Create input data in the x_test range in the interval of 1, and predict the Close Price for each generated input data.

      X_grid = np.arange(X_test.values.min(), X_test.values.max())
      # Reshape the data into  a len(X_grid)*1 array, i.e. to make a column out of the X_grid values 
      X_grid = X_grid.reshape((len(X_grid), 1)) 
      # Compare the predicted Close Price with the actual Close Price using scatter plot. 
      plt.figure(figsize=(16,8))
      plt.title('XGBoost Regression')
      plt.xlabel('Prices')
      plt.ylabel('Close Price')
      plt.scatter(X, y, color = "blue")
      plt.scatter(X_grid, xgb.predict(X_grid), color = 'red')
      plt.show()

XGBoost Regression

↪ 9. Strengths and Weaknesses

Strengths

XGBoost is known for its exceptional performance in machine-learning.

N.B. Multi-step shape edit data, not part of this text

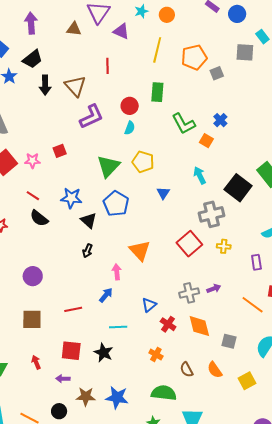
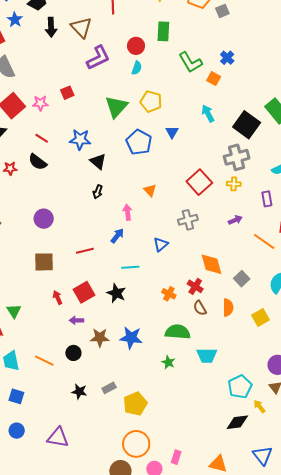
blue pentagon: (116, 204) -> (139, 142), moved
gray cross: (212, 214) -> (237, 157), moved
black semicircle: (39, 218) -> (38, 162), moved
orange triangle: (140, 251) -> (150, 190), size x0.6
purple arrow: (214, 289) -> (235, 220), moved
gray cross: (189, 293) -> (188, 220), moved
red cross: (168, 324) -> (195, 286), moved
gray square: (229, 341) -> (242, 279), turned 35
red square: (71, 351) -> (84, 292), turned -35
red arrow: (36, 362) -> (58, 298), moved
orange semicircle: (215, 370) -> (228, 308), turned -144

It often achieves state-of-the-art results due to its sophisticated boosting algorithm and regularization techniques.

It can effectively capture complex non-linear relationships within the data due to its tree-based structure and boosting approach.

It can automatically handle missing data, which is a significant benefit in real-world data scenarios.

XGBoost is designed to be efficient and can handle large datasets due to its optimized implementation and parallel processing capabilities.

Can be more robust to outliers compared to some other regression models because of its boosting nature and tree-based structure.

Weaknesses

XGBoost has many hyperparameters, which can make it challenging to tune and configure optimally for a given problem.

While scalable, training large XGBoost models can be computationally expensive and may require significant time and resources.

The tree-based nature of the model can make it difficult to interpret the predictions and understand why the model made certain decisions.

XGBoost requires all input features to be numerical; categorical features must be encoded before use.